Supplier-sponsor appreciation is going to be a running theme throughout this list and when you have Umbro as well as Sharp on the same kit, that’s an easy win right there.
Considering how massive a brand Manchester United are globally, it comes as a big surprise that this kit has never really got the flowers it deserved.
Arsenal 2007-08 Third
Alright sure, it is slightly strange that an Arsenal kit has made the cut here. After all, they drop a classic almost every season that the entire world gushes over.
But that isn’t the case with this tasteful drop in 2007. Wengerball was still a sight to behold during this era and yet, you rarely spot a Gooner rocking this jersey in the flesh. But let’s break down what makes this piece of clobber one that commands a lot more adoration.
First things first, the color combination is nothing short of sublime.
The claret and maroon may not make a lot of sense in theory, but it goes together perfectly in practice. While third kits tend to be extremely in-your-face because fans expect a pile of randomness, this is as classy as it gets.
And the gold elements on the strip are worth giving the designers a handsome pay raise.

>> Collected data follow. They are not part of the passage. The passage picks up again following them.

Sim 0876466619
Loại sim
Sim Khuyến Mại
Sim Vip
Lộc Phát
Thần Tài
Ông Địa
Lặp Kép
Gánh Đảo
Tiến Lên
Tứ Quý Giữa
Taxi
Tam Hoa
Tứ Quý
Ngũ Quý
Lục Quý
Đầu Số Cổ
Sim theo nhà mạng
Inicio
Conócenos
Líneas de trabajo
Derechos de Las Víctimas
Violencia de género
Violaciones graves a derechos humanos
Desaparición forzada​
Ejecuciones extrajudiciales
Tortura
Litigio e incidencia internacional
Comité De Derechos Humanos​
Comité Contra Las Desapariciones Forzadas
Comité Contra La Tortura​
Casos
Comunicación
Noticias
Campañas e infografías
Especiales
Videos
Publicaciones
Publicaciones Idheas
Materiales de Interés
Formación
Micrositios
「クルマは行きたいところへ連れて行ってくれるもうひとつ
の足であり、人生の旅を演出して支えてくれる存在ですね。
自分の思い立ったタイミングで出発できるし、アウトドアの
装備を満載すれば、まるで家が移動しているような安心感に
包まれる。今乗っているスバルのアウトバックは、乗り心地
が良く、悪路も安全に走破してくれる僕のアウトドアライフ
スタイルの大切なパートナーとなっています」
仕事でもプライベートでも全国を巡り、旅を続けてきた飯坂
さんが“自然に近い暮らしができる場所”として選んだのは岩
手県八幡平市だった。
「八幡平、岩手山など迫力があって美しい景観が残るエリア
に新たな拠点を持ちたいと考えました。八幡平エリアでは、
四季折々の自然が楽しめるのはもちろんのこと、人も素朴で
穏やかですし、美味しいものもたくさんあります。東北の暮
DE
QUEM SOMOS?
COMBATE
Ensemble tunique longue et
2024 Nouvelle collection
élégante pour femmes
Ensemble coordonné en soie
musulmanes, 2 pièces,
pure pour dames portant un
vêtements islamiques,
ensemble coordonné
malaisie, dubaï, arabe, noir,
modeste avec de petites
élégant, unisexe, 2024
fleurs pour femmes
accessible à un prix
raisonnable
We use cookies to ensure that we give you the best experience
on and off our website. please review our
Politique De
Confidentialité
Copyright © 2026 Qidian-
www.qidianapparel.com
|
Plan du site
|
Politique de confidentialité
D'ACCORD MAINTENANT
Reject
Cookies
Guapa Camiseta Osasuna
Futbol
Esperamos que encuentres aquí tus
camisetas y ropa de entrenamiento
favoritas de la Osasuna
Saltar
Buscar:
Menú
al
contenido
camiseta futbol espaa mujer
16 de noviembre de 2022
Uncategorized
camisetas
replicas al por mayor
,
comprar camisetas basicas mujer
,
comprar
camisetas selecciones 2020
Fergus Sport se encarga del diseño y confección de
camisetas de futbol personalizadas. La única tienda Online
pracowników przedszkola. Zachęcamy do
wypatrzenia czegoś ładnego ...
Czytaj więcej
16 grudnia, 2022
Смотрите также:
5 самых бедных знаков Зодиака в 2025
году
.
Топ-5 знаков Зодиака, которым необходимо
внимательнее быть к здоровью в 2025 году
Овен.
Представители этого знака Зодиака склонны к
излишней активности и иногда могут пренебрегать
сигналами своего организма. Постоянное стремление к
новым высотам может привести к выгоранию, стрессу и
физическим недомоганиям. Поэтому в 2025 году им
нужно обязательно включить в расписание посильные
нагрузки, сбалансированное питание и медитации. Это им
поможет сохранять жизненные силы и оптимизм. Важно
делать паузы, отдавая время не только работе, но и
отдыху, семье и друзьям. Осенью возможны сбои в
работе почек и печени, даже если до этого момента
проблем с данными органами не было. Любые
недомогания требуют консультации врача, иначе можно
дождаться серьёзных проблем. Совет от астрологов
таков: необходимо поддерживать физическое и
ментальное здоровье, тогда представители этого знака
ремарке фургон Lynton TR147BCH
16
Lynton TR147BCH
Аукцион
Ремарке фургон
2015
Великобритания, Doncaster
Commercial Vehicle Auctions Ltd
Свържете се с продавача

The gold Fly Emirates logo, which is as classy a sponsor logo can get, is in sync with the sexy football Arsenal played during the entirety of the season. Prime Emmanuel Adebayor up top with Cesc Fabregas pulling the strings, beautiful scenes.
And also, glimpse at the gold swoosh that is cleaner than Eduardo’s wand of a left foot.
Lastly, a major takeaway remains that Arsenal need to embrace horizontal stripes because it’s made for a screamer of a kit.
The more you admire this strip, the more it baffles you how it hasn’t been hailed as a legendary drop. It is indisputably right up there amongst one of the most slept on kits in the history of the most box-office league on the planet.
Manchester City 2009-10 Third
Look at how immaculate this strip is. Now ask yourself whether it gets the credit it deserves. First things first, the red and black sash is one of the greatest design elements you’re likely to see in any Premier League kit across history.
While taking inspiration from the Manchester City kits from the ’70s, this modern-day classic integrates its own twist by slanting the sash from left to right rather than from the right side to the center.
Despite being a stunning, yet divisive element in plain sight, it’s intriguing how a design aspect that is so out there does not take away from how elegant this shirt is.
After all, the plainness of the white base is what helps one accept the sash in the first place. In addition, the contrast between both elements makes me want to log into eBay and cop it right this instant.
Also, the way the Umbro logo meshes in amidst all that’s on display is glorious.
The gold logo should ideally look out of place on the red and black sash but somehow, it adds an element of royalty to this kit that’s fit for kings such as David Silva and Yaya Touré.
To add to this, the gold wings in the old City crest combined with the matching color of the Umbro logo is a splendid touch and is another subtle, yet tasteful element about this kit.